You should have a converter that will convert 120 volts into 12 volts and power the lights, water pump, furnace fan if you have these. Some converters have a switch that you have to change from 120 to 12 volts to get the lights and appliances to work off the battery. Also your converter may have a polarity fuse that could be blown.

Your battery may have a self resetting circuit breaker near the battery. Check it and make sure it is not defective. 

You will also have a switch that shuts off the roof lights when the gallery is down. Other PUPs have the same switch by the bunkend. This switch might not be activated or is defective. Also there is a connector that is on the outside of one of the roof supports. Check it and make sure it is not loose. HOWEVER, if the lights work while you are plugged but not when you are on battery then this is not the cause.

Regarding the water system, you may have a 12 volt water pump that is activated when a facet is open and the pressure drops. You should have a pump switch and a fuse that you need to check. Other PUPs have a manual pump.

I'm not sure why you say you have a cooler versus a fridge. It may be a three way fridge (12 and 120 volts and propane) check on the outside and you will find doors that allow you to get to the controls. These fridges do not have a compressor and so they cool very slow and there is no sound like a house fridge.

Hope this helps.

Ruide


----------



## ntstock93 (Aug 13, 2009)

This does help. I will check the things you mentioned.

It was definately not a fridge. I took it out and it weighs about 10lbs. No wires or connectors.


----------



## happiestcamper (Mar 6, 2008)

Welcome aboard :welcome:

Some PUP's come standard with cooler, optional fridge.


----------



## kiteri (Jan 12, 2008)

I have two cents on the pseudo fridge.

A lot of the pop ups come with an "ice box" instead of a fridge. An ice box is just a glorified cooler, made to look like a fridge and fit in the bottom cabinet.
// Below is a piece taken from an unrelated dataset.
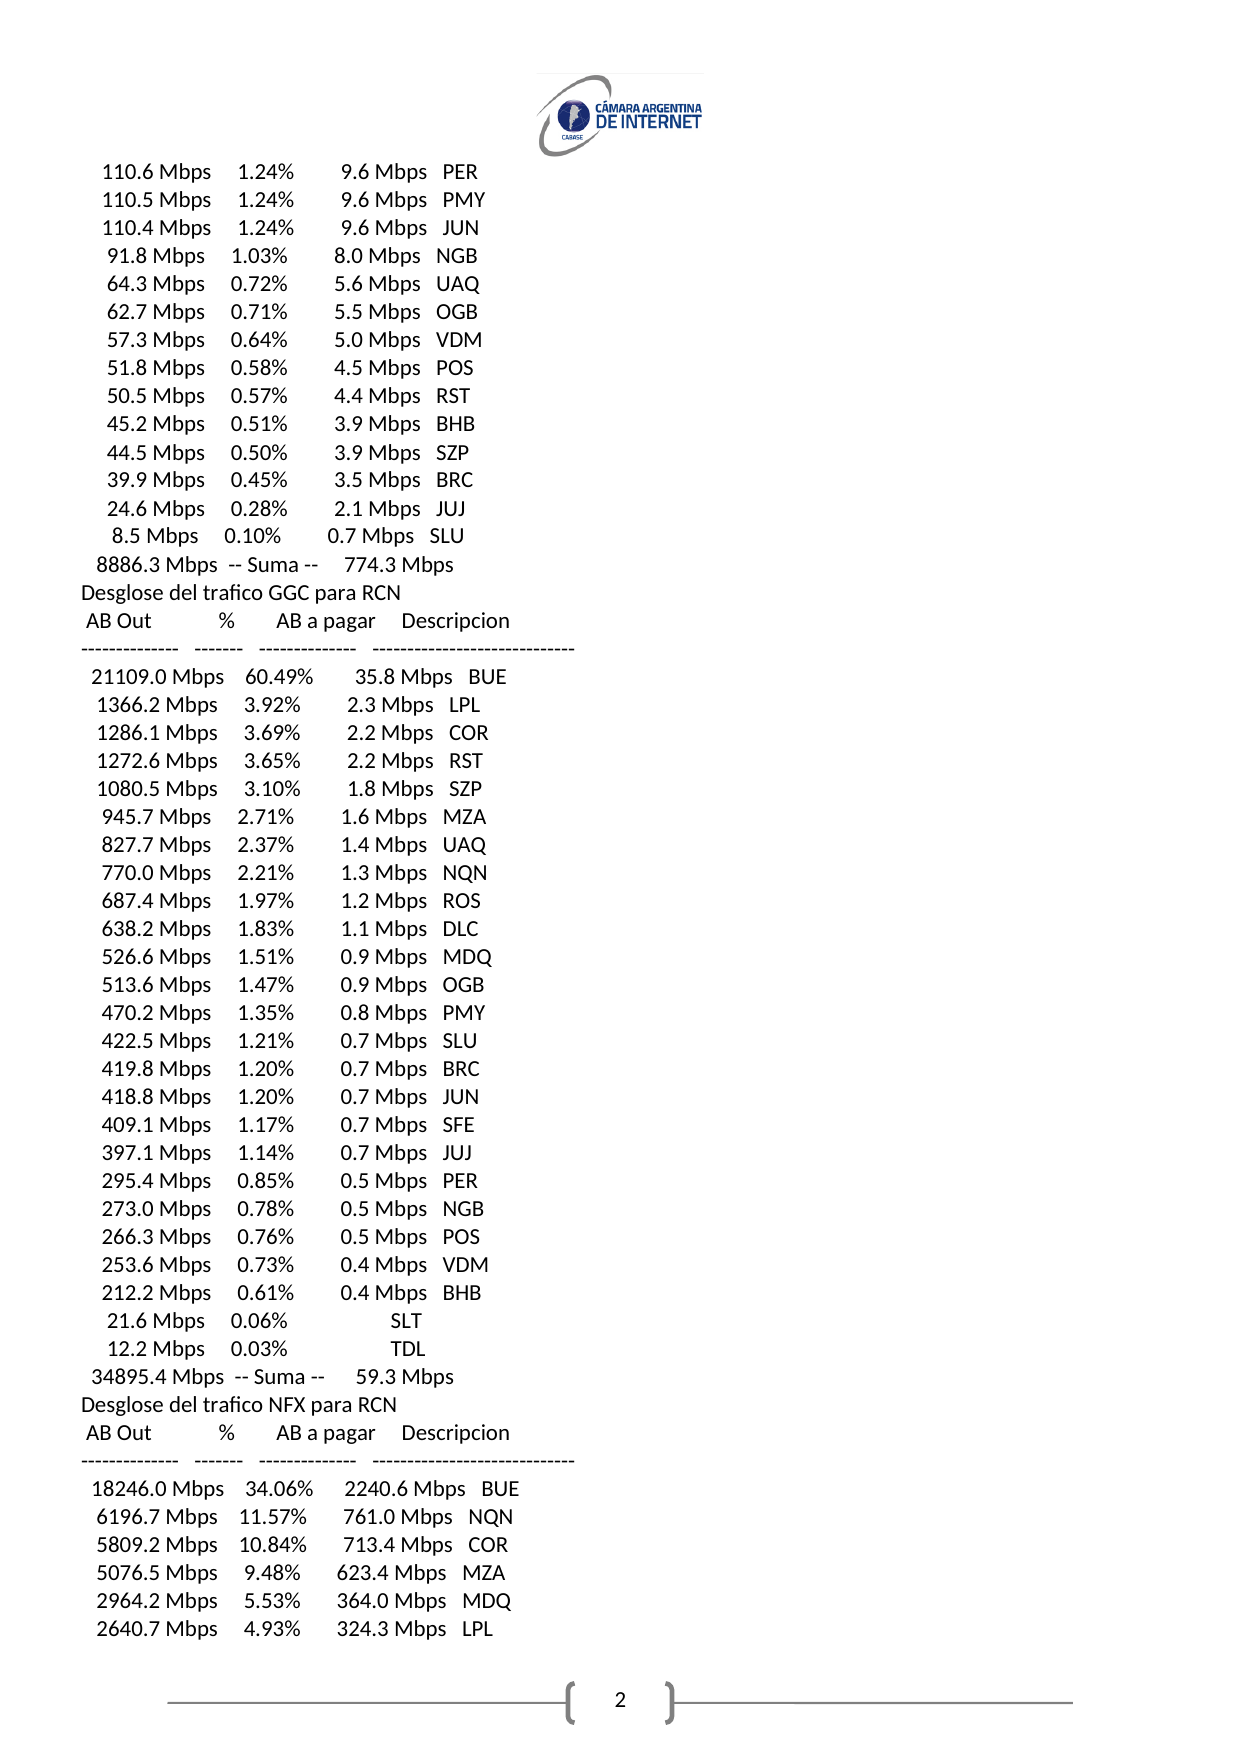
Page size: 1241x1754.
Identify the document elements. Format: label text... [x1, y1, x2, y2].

picture [536, 73, 704, 158]
table_header Numeros Globales: 833.5 Mbps TOTAL SyT 774.4 Mbps AB In Akamai, pago 59.1 Mbps AB In Google BUE, pago (resta) 29937.5 Mbps AB Out Google BUE 1510.6 Mbps AB In Google BUE 59.1 Mbps AB In Google BUE, pago --> costo total 19.8 Eficiencia Google BUE 506.6 Eficiencia Google BUE sobre AB pago 7393.5 Mbps AB Out Akamai 774.4 Mbps AB In Akamai, pago 9.5 Eficiencia Akamai 49304.1 Mbps AB Out Netflix 6578.1 Mbps AB In Netflix, pago 7.5 Eficiencia Netflix Desglose del trafico AKA para RCN AB Out % AB a pagar Descripcion -------------- ------- -------------- ----------------------------- 3541.6 Mbps 39.85% 308.6 Mbps BUE 1082.7 Mbps 12.18% 94.4 Mbps COR 853.4 Mbps 9.60% 74.4 Mbps MZA 749.5 Mbps 8.43% 65.3 Mbps NQN 471.8 Mbps 5.31% 41.1 Mbps MDQ 451.6 Mbps 5.08% 39.4 Mbps SFE 367.3 Mbps 4.13% 32.0 Mbps ROS 281.6 Mbps 3.17% 24.5 Mbps DLC 214.2 Mbps 2.41% 18.7 Mbps LPL 110.6 Mbps 1.24% 9.6 Mbps PER 110.5 Mbps 1.24% 9.6 Mbps PMY 110.4 Mbps 1.24% 9.6 Mbps JUN 91.8 Mbps 1.03% 8.0 Mbps NGB 64.3 Mbps 0.72% 5.6 Mbps UAQ 62.7 Mbps 0.71% 5.5 Mbps OGB 57.3 Mbps 0.64% 5.0 Mbps VDM 51.8 Mbps 0.58% 4.5 Mbps POS 50.5 Mbps 0.57% 4.4 Mbps RST 45.2 Mbps 0.51% 3.9 Mbps BHB 44.5 Mbps 0.50% 3.9 Mbps SZP 39.9 Mbps 0.45% 3.5 Mbps BRC 24.6 Mbps 0.28% 2.1 Mbps JUJ 8.5 Mbps 0.10% 0.7 Mbps SLU 8886.3 Mbps -- Suma -- 774.3 Mbps Desglose del trafico GGC para RCN AB Out % AB a pagar Descripcion -------------- ------- -------------- ----------------------------- 21109.0 Mbps 60.49% 35.8 Mbps BUE 1366.2 Mbps 3.92% 2.3 Mbps LPL 1286.1 Mbps 3.69% 2.2 Mbps COR 1272.6 Mbps 3.65% 2.2 Mbps RST 1080.5 Mbps 3.10% 1.8 Mbps SZP 945.7 Mbps 2.71% 1.6 Mbps MZA 827.7 Mbps 2.37% 1.4 Mbps UAQ 770.0 Mbps 2.21% 1.3 Mbps NQN 687.4 Mbps 1.97% 1.2 Mbps ROS 638.2 Mbps 1.83% 1.1 Mbps DLC 526.6 Mbps 1.51% 0.9 Mbps MDQ 513.6 Mbps 1.47% 0.9 Mbps OGB 470.2 Mbps 1.35% 0.8 Mbps PMY 422.5 Mbps 1.21% 0.7 Mbps SLU 419.8 Mbps 1.20% 0.7 Mbps BRC 418.8 Mbps 1.20% 0.7 Mbps JUN 409.1 Mbps 1.17% 0.7 Mbps SFE 397.1 Mbps 1.14% 0.7 Mbps JUJ 295.4 Mbps 0.85% 0.5 Mbps PER 273.0 Mbps 0.78% 0.5 Mbps NGB 266.3 Mbps 0.76% 0.5 Mbps POS 253.6 Mbps 0.73% 0.4 Mbps VDM 212.2 Mbps 0.61% 0.4 Mbps BHB 21.6 Mbps 0.06% SLT 12.2 Mbps 0.03% TDL 34895.4 Mbps -- Suma -- 59.3 Mbps Desglose del trafico NFX para RCN AB Out % AB a pagar Descripcion -------------- ------- -------------- ----------------------------- 18246.0 Mbps 34.06% 2240.6 Mbps BUE 6196.7 Mbps 11.57% 761.0 Mbps NQN 5809.2 Mbps 10.84% 713.4 Mbps COR 5076.5 Mbps 9.48% 623.4 Mbps MZA 2964.2 Mbps 5.53% 364.0 Mbps MDQ 2640.7 Mbps 4.93% 324.3 Mbps LPL 2163.4 Mbps 4.04% 265.7 Mbps DLC 1854.2 Mbps 3.46% 227.7 Mbps PER 1728.9 Mbps 3.23% 212.3 Mbps ROS 1131.4 Mbps 2.11% 138.9 Mbps SFE 1075.6 Mbps 2.01% 132.1 Mbps NGB 784.1 Mbps 1.46% 96.3 Mbps PMY 701.1 Mbps 1.31% 86.1 Mbps JUN 700.4 Mbps 1.31% 86.0 Mbps POS 409.6 Mbps 0.76% 50.3 Mbps VDM 372.5 Mbps 0.70% 45.7 Mbps BRC 350.8 Mbps 0.65% 43.1 Mbps BHB 288.9 Mbps 0.54% 35.5 Mbps RST 284.1 Mbps 0.53% 34.9 Mbps SLU 275.2 Mbps 0.51% 33.8 Mbps OGB 204.6 Mbps 0.38% 25.1 Mbps UAQ 162.3 Mbps 0.30% 19.9 Mbps SZP 137.3 Mbps 0.26% 16.9 Mbps JUJ 9.1 Mbps 0.02% 1.1 Mbps SLT 53566.8 Mbps -- Suma -- 6578.1 Mbps Desglose del trafico AKA para ROS AB Out % AB a pagar Descripcion -------------- ------- -------------- ----------------------------- 154.3 Mbps 20.29% 6.5 Mbps TelVGG (ROS-VGG) 108.3 Mbps 14.24% 4.6 Mbps Summit (ROS-SUM) 107.0 Mbps 14.07% 4.5 Mbps Alvarez (ROS-ACH) 103.5 Mbps 13.61% 4.4 Mbps Omar_Ripoll (ROS-TDC) 94.5 Mbps 12.42% 4.0 Mbps Internet_Services (ROS-ISS) 59.7 Mbps 7.85% 2.5 Mbps WNinternet (ROS-WNI) 44.6 Mbps 5.86% 1.9 Mbps NetCoop (ROS-CCB) 33.7 Mbps 4.43% 1.4 Mbps Steel (ROS-STE) 23.7 Mbps 3.12% 1.0 Mbps Bunar (ROS-BUN) 18.4 Mbps 2.42% 0.8 Mbps CRS (ROS-CRS) 12.6 Mbps 1.66% 0.5 Mbps Transdatos (ROS-TDS) 0.3 Mbps 0.04% Cabletel (ROS-CBT) 760.6 Mbps -- Suma -- 32.1 Mbps Desglose del trafico GGC para ROS AB Out % AB a pagar Descripcion -------------- ------- -------------- ----------------------------- 256.2 Mbps 29.71% 0.4 Mbps NAP* (ROS-GGC) 245.5 Mbps 28.47% 0.3 Mbps TelVGG (ROS-VGG) 104.3 Mbps 12.09% 0.1 Mbps Summit (ROS-SUM) 79.1 Mbps 9.17% 0.1 Mbps Alvarez (ROS-ACH) 78.5 Mbps 9.10% 0.1 Mbps WNinternet (ROS-WNI) 66.7 Mbps 7.73% 0.1 Mbps Omar_Ripoll (ROS-TDC) 17.6 Mbps 2.04% Steel (ROS-STE) 6.3 Mbps 0.73% Internet_Services (ROS-ISS) 3.8 Mbps 0.44% NetCoop (ROS-CCB) 1.3 Mbps 0.15% CRS (ROS-CRS) 1.2 Mbps 0.14% Transdatos (ROS-TDS) 1.2 Mbps 0.14% Bunar (ROS-BUN) 0.7 Mbps 0.08% Cabletel (ROS-CBT) 862.4 Mbps -- Suma -- 1.1 Mbps Desglose del trafico NFX para ROS AB Out % AB a pagar Descripcion -------------- ------- -------------- ----------------------------- 626.4 Mbps 30.91% 65.6 Mbps Omar_Ripoll (ROS-TDC) 462.9 Mbps 22.84% 48.5 Mbps Internet_Services (ROS-ISS) 436.8 Mbps 21.56% 45.8 Mbps NetCoop (ROS-CCB) 195.5 Mbps 9.65% 20.5 Mbps Bunar (ROS-BUN) 181.3 Mbps 8.95% 19.0 Mbps Steel (ROS-STE) 120.2 Mbps 5.93% 12.6 Mbps CRS (ROS-CRS) 2.7 Mbps 0.13% 0.3 Mbps Summit (ROS-SUM) 0.6 Mbps 0.03% 0.1 Mbps TelVGG (ROS-VGG) 2026.4 Mbps -- Suma -- 212.4 Mbps Desglose del trafico Total para ROS (Carrier: Silica) AB Out % AB a pagar Descripcion -------------- ------- -------------- ----------------------------- 1079.2 Mbps 26.18% 975.8 Mbps Internet_Services (ROS-ISS) 845.5 Mbps 20.51% 764.5 Mbps TelVGG (ROS-VGG) 613.6 Mbps 14.88% 554.8 Mbps Omar_Ripoll (ROS-TDC) 472.4 Mbps 11.46% 427.2 Mbps NetCoop (ROS-CCB) 259.3 Mbps 6.29% 234.5 Mbps Bunar (ROS-BUN) 245.8 Mbps 5.96% 222.3 Mbps WNinternet (ROS-WNI) 175.4 Mbps 4.25% 158.6 Mbps Steel (ROS-STE) 138.3 Mbps 3.35% 125.1 Mbps Summit (ROS-SUM) 120.1 Mbps 2.91% 108.6 Mbps Alvarez (ROS-ACH) 99.2 Mbps 2.41% 89.7 Mbps CRS (ROS-CRS) 39.7 Mbps 0.96% 35.9 Mbps Transdatos (ROS-TDS) 30.5 Mbps 0.74% 27.6 Mbps Cabletel (ROS-CBT) 3.9 Mbps 0.09% 3.5 Mbps Neuralsoft (ROS-NST) 0.1 Mbps 0.00% 0.1 Mbps NAP* (ROS-GGC) 4123.0 Mbps -- Suma -- 3728.2 Mbps Desglose del trafico Total para ROS (Carrier: Internexa) AB Out % AB a pagar Descripcion -------------- ------- -------------- ----------------------------- 318.5 Mbps 100.00% 318.5 Mbps NAP* (ROS-GGC) 318.5 Mbps -- Suma -- 318.5 Mbps Desglose del trafico GGC-Local para ROS (Monto por Carga-EZE: SyT) AB Out % AB a pagar Descripcion -------------- ------- -------------- ----------------------------- 1020.1 Mbps 26.10% 0.1 Mbps Internet_Services (ROS-ISS) 586.8 Mbps 15.02% 0.1 Mbps Omar_Ripoll (ROS-TDC) 529.6 Mbps 13.55% 0.1 Mbps NetCoop (ROS-CCB) 290.4 Mbps 7.43% Bunar (ROS-BUN) 289.3 Mbps 7.40% Summit (ROS-SUM) 274.9 Mbps 7.03% Steel (ROS-STE) 270.0 Mbps 6.91% TelVGG (ROS-VGG) 230.7 Mbps 5.90% CRS (ROS-CRS) 178.6 Mbps 4.57% Alvarez (ROS-ACH) 136.7 Mbps 3.50% WNinternet (ROS-WNI) 73.4 Mbps 1.88% Transdatos (ROS-TDS) 20.6 Mbps 0.53% Neuralsoft (ROS-NST) 6.6 Mbps 0.17% Cabletel (ROS-CBT) 3907.7 Mbps -- Suma -- 0.3 Mbps Desglose del trafico GGC-Local para ROS (Monto por Transporte: Silica) AB Out % AB a pagar Descripcion -------------- ------- -------------- ----------------------------- 1020.1 Mbps 26.10% Internet_Services (ROS-ISS) 586.8 Mbps 15.02% Omar_Ripoll (ROS-TDC) 529.6 Mbps 13.55% NetCoop (ROS-CCB) 290.4 Mbps 7.43% Bunar (ROS-BUN) 289.3 Mbps 7.40% Summit (ROS-SUM) 274.9 Mbps 7.03% Steel (ROS-STE) 270.0 Mbps 6.91% TelVGG (ROS-VGG) 230.7 Mbps 5.90% CRS (ROS-CRS) 178.6 Mbps 4.57% Alvarez (ROS-ACH) 136.7 Mbps 3.50% WNinternet (ROS-WNI) 73.4 Mbps 1.88% Transdatos (ROS-TDS) 20.6 Mbps 0.53% Neuralsoft (ROS-NST) 6.6 Mbps 0.17% Cabletel (ROS-CBT) 3907.7 Mbps -- Suma -- Desglose del trafico GGC-Local para ROS (Monto por Transporte: Internexa) AB Out % AB a pagar Descripcion -------------- ------- -------------- ----------------------------- 1020.1 Mbps 26.10% 83.1 Mbps Internet_Services (ROS-ISS) 586.8 Mbps 15.02% 47.8 Mbps Omar_Ripoll (ROS-TDC) 529.6 Mbps 13.55% 43.2 Mbps NetCoop (ROS-CCB) 290.4 Mbps 7.43% 23.7 Mbps Bunar (ROS-BUN) 289.3 Mbps 7.40% 23.6 Mbps Summit (ROS-SUM) 274.9 Mbps 7.03% 22.4 Mbps Steel (ROS-STE) 270.0 Mbps 6.91% 22.0 Mbps TelVGG (ROS-VGG) 230.7 Mbps 5.90% 18.8 Mbps CRS (ROS-CRS) 178.6 Mbps 4.57% 14.6 Mbps Alvarez (ROS-ACH) 136.7 Mbps 3.50% 11.1 Mbps WNinternet (ROS-WNI) 73.4 Mbps 1.88% 6.0 Mbps Transdatos (ROS-TDS) 20.6 Mbps 0.53% 1.7 Mbps Neuralsoft (ROS-NST) 6.6 Mbps 0.17% 0.5 Mbps Cabletel (ROS-CBT) 3907.7 Mbps -- Suma -- 318.5 Mbps Desglose del trafico Ultima-Milla para ROS AB Out % AB a pagar Descripcion -------------- ------- -------------- ----------------------------- 1878.4 Mbps 28.60% Internet_Services (ROS-ISS) 964.5 Mbps 14.69% TelVGG (ROS-VGG) 949.5 Mbps 14.46% Omar_Ripoll (ROS-TDC) 861.0 Mbps 13.11% NetCoop (ROS-CCB) 438.8 Mbps 6.68% Bunar (ROS-BUN) 347.1 Mbps 5.29% Steel (ROS-STE) 313.6 Mbps 4.78% WNinternet (ROS-WNI) 264.2 Mbps 4.02% Summit (ROS-SUM) 231.3 Mbps 3.52% CRS (ROS-CRS) 215.7 Mbps 3.28% Alvarez (ROS-ACH) 63.3 Mbps 0.96% Transdatos (ROS-TDS) 30.5 Mbps 0.46% Cabletel (ROS-CBT) 8.8 Mbps 0.13% Neuralsoft (ROS-NST) 6566.7 Mbps -- Suma -- Deuda al 08-02-2018 [74, 158, 1240, 1642]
Here is an example of one for sale on ebay right now:

ICE BOX FOR RV CAMPER 20x17x13 ICEBOX COOLER NEW:eBay Motors (item 310158853605 end time Aug-29-09 20:29:17 PDT)


----------



## crawford (Nov 25, 2009)

*Starcraft*

My eary starcraft sink knob you had to raise and lower it to pump water,12 system was for lights but I did have a furness with a 12 blower Ice box was that only


----------